Academic journal article Studies in the Literary Imagination

Building the Ideal City: Female Memorial Praxis in Christine De Pizan's Cite Des Dames

Academic journal article Studies in the Literary Imagination

Building the Ideal City: Female Memorial Praxis in Christine De Pizan's Cite Des Dames

Article excerpt

Although ethical memory is vital to Christine de Pizan's rhetorical agenda, the fact that it is deeply embedded within the text of Le Livre de la Cite des Dames (The Book of the City of Ladies) has been little explored. Since medieval rhetoric viewed memory as the path to ethical knowledge and wisdom, the individual memory had to be trained in order to be fully functional in ethical pursuits. So Christine fashions an artificial memory system within the text that provides a means for women to develop an ethical memory practice, thereby disproving the anti-feminist tradition of women's vice and inconstancy. As she builds a pro-feminist history of "Woman" in the Cite by revising the anti-feminist tradition, Christine concomitantly instructs her female audience in the ways they can remember and practice this new history. Ultimately, this architectural system organizes a memorial space into a haven for the memories of her female readers, the new citizens of Christine's visionary citadel.

By 1405, when she wrote Le Livre de la Cite des Dames, Christine de Pizan was already an active participant in the enduring literary and philosophical debate over the nature of "Woman." (1) Throughout its period of influence, this debate functioned as an intellectual literary game, a means by which individual writers could demonstrate their rhetorical skills and bolster their authority. The highly rhetorical nature of the debate's intellectual game was marked by its rigidly fixed, symbiotic structure of anti-feminist blame and pro-feminist praise in which each side brought into play the same rhetorical conventions and sources to make its particular case. (2) The debate's dialectical structure also required that pro-feminist authors counterargue anti-feminist polemic in addition to constructing a pro-feminist case. Christine maintained that the debate was detrimental to women not because their natures were inherently inconstant and unstable, as the anti-feminist side posited, but, rather, because women were uneducated in the rules of the game: without rhetorical training, women were unable to defend themselves against anti-feminist charges of inconstancy, imprudence, and vice, and still less able to construct a positive pro-feminist definition of, and for, themselves.

◆ ◆ ◆

#### OBJECTIVE 1:
In the article on Christine de Pizan, list each charge that follows the words "anti-feminist charges of".
#### OBJECTIVE 2:
Please resume the article on Christine de Pizan after its final sentence with one more paragraph.

#### COLLECTED DATA:
◆ ◆ ◆

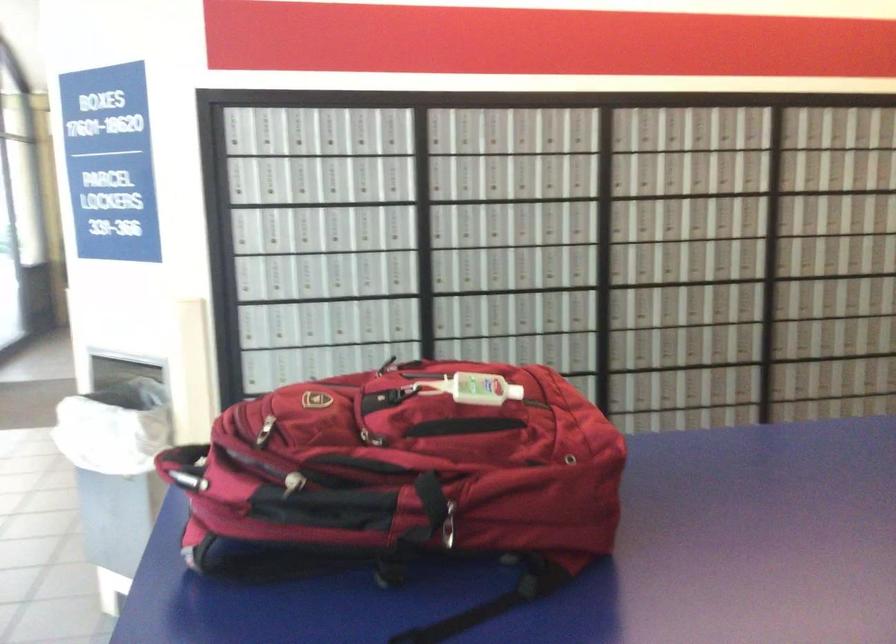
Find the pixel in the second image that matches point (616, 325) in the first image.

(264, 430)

◆ ◆ ◆

#### RESULT 1:
Inconstancy, imprudence, and vice.

#### RESULT 2:
In the Cite des Dames, Christine corrects this lack of rhetorical education by critiquing the anti-feminist tradition while also creating a rhetorical arena to house and preserve her pro-feminist case. The didactic agenda underlying her Cite requires not just rewriting and revising the anti-feminist case but also educating her female audience in this new vision, because, as she argues, "Dieu ... a donne a entedement de femme assez apprehenssive de toutes choses entendibles concevoir, congnoistre et retenir" (762; "God ... has granted that the mind of an intelligent woman can conceive, know and retain all perceptible things"; 86-87). (3) Her Cite demonstrates the scholarly refutation of the anti-feminist tradition by one such intelligent female reader as she creates a new, positive definition of "Woman," replacing the anti-feminist definition in the minds of her female readers. As she replaces the accepted anti-feminist definition of "Woman" in both literary tradition and in women's own lives and minds, Christine simultaneously provides a specific space to house this new memory practice. By presenting herself as a model female reader who counterargues the anti-feminist tradition through pro-feminist polemic and rhetorical mnemonics, Christine constructs a new reception practice in which she tutors her female readers.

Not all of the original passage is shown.